Not only is environmental smoke an accepted cause of COPD, but the clinical findings related to lung disease are indistinguishable between someone who has been an active smoker and someone who contracted lung disease from secondhand smoke.
Secondhand smoke is also linked to lung cancer, bronchitis, sinusitis and other cardiovascular and coronary diseases, says Javier Perez-Fernandez, M.D., a Baptist Health Medical Group physician, who specializes in pulmonary medicine.
There are several different reasons why second-hand smoke can pose a greater threat, doctors say. The typical cigarette has a filter, but the smoke released from the cigarette is not filtered for those around the smoker, Dr. Perez says.

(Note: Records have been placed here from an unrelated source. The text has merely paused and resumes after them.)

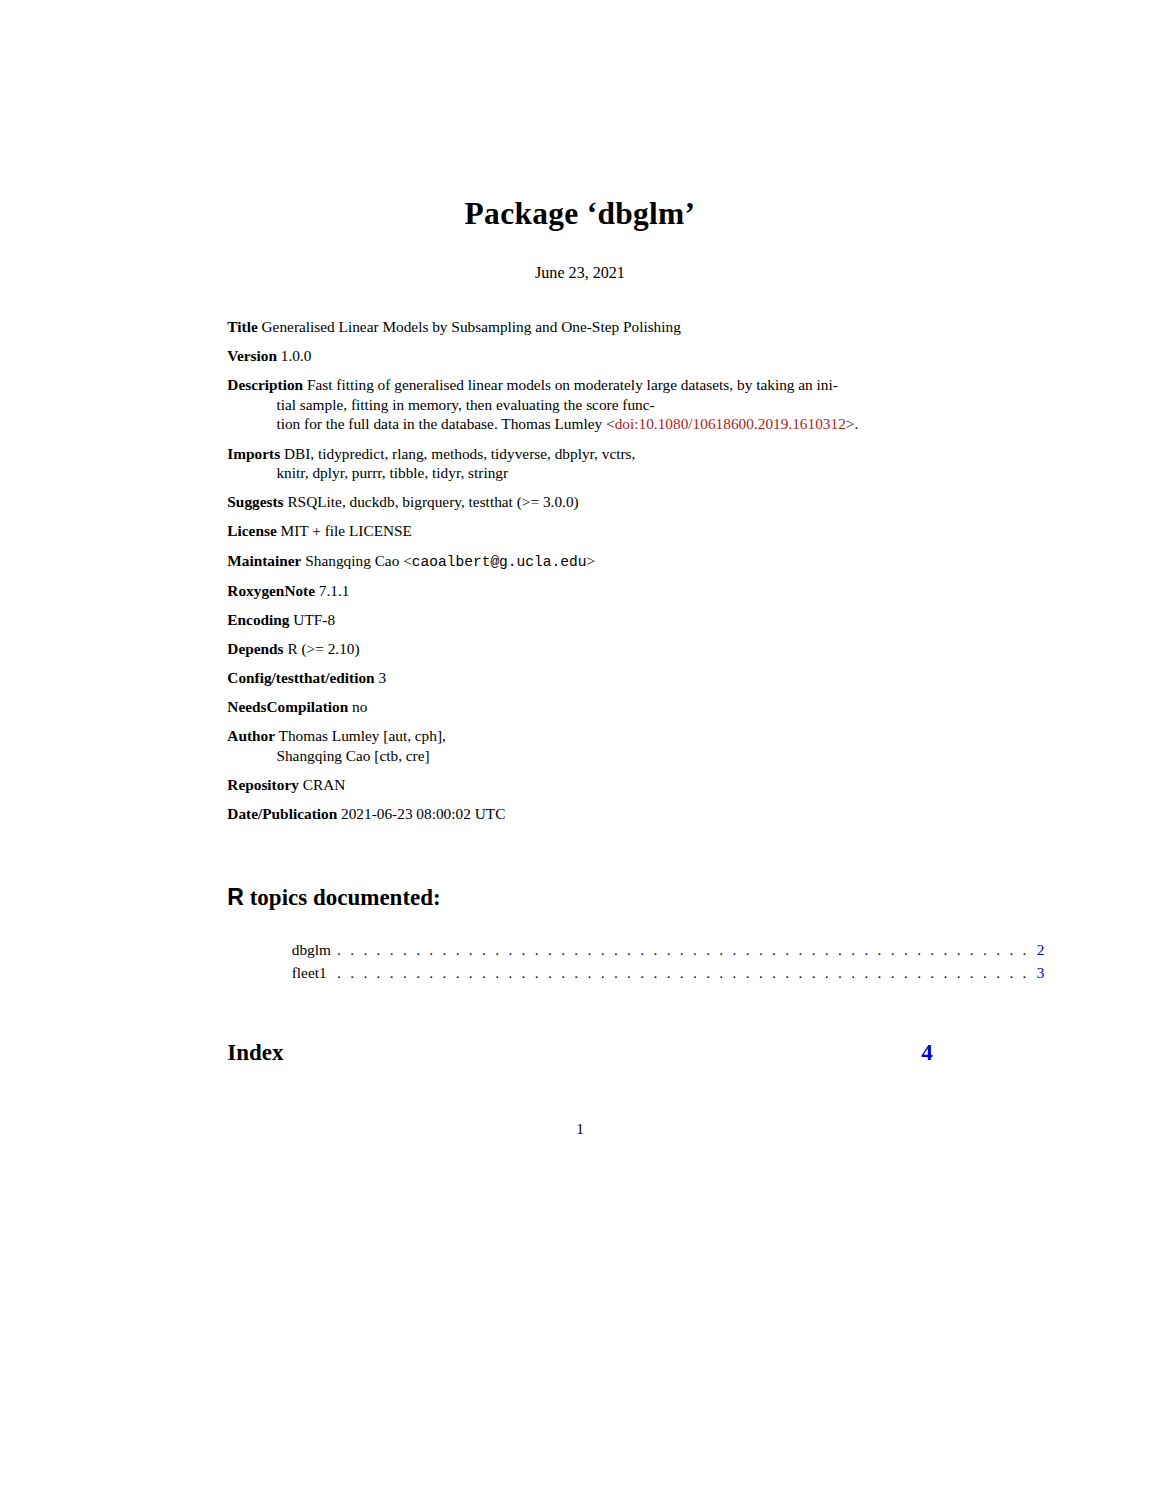Package ‘dbglm’
June 23, 2021
Title Generalised Linear Models by Subsampling and One-Step Polishing
Version 1.0.0
Description Fast fitting of generalised linear models on moderately large datasets, by taking an ini- tial sample, fitting in memory, then evaluating the score func- tion for the full data in the database. Thomas Lumley <doi:10.1080/10618600.2019.1610312>.
Imports DBI, tidypredict, rlang, methods, tidyverse, dbplyr, vctrs, knitr, dplyr, purrr, tibble, tidyr, stringr
Suggests RSQLite, duckdb, bigrquery, testthat (>= 3.0.0)
License MIT + file LICENSE
Maintainer Shangqing Cao <caoalbert@g.ucla.edu>
RoxygenNote 7.1.1
Encoding UTF-8
Depends R (>= 2.10)
Config/testthat/edition 3
NeedsCompilation no
Author Thomas Lumley [aut, cph], Shangqing Cao [ctb, cre]
Repository CRAN
Date/Publication 2021-06-23 08:00:02 UTC
R topics documented:
| dbglm | . . . . . . . . . . . . . . . . . . . . . . . . . . . . . . . . . . . . . . . . . . . . . . . . . . . . . | 2 |
| fleet1 | . . . . . . . . . . . . . . . . . . . . . . . . . . . . . . . . . . . . . . . . . . . . . . . . . . . . . | 3 |
Index 4
1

“People are exposed to secondhand smoke in public places, especially those who work around smokers and are exposed not to just one cigarette, but multiple cigarettes from multiple people over an extended period,” Dr. Perez says.
This is especially true for employees of bars, casinos and other venues where smoking is still permitted. Those workers face prolonged and intense exposure to secondhand smoke, and the accumulative effect can be far more than the exposure faced by an individual smoker, doctors say.
Dr. Valor knows of a patient — a former flight attendant — with very advanced COPD. The patient, a non-smoker, was employed for decades by a leading airline that permitted smoking during flights.
“When you’re exposed to environmental smoke, it really doesn’t go away. The damage is done,” Dr. Valor says.
Vapors from e-cigarettes contain nicotine, an addictive substance. Nicotine is linked to several cardiovascular diseases, including heart attacks and strokes, Dr. Perez says.
The amount of toxins in an e-cigarette may be less than a normal cigarette, but e-cigarettes still contain harmful ingredients.
“You’re still exposed to a toxic substance,” Dr. Perez says. ”It’s still poison.”
What’s more, even without toxic chemicals, the heated vapors in e-cigarettes can be a problem.
“Heated vapors are an irritant to the lungs and can be just as harmful to the lungs as traditional cigarettes,” Dr. Valor says.
To broaden the appeal, manufacturers have added candy and tropical fruit flavors to e-cigarettes, according to industry watchdogs and other critics.
“Those flavors can be very compelling to some individuals, including kids,” Dr. Perez says.
“An e-cigarette is not the safe item that people are led to believe,” Dr. Valor says. “The reality is that it’s not a safe way to stop smoking. There are better smoking-cessation alternatives, such as medication, counseling, education and nicotine patches and gums.”
Both doctors predict that e-cigarettes — like other tobacco products — will soon be regulated, with restrictions about selling the product to minors.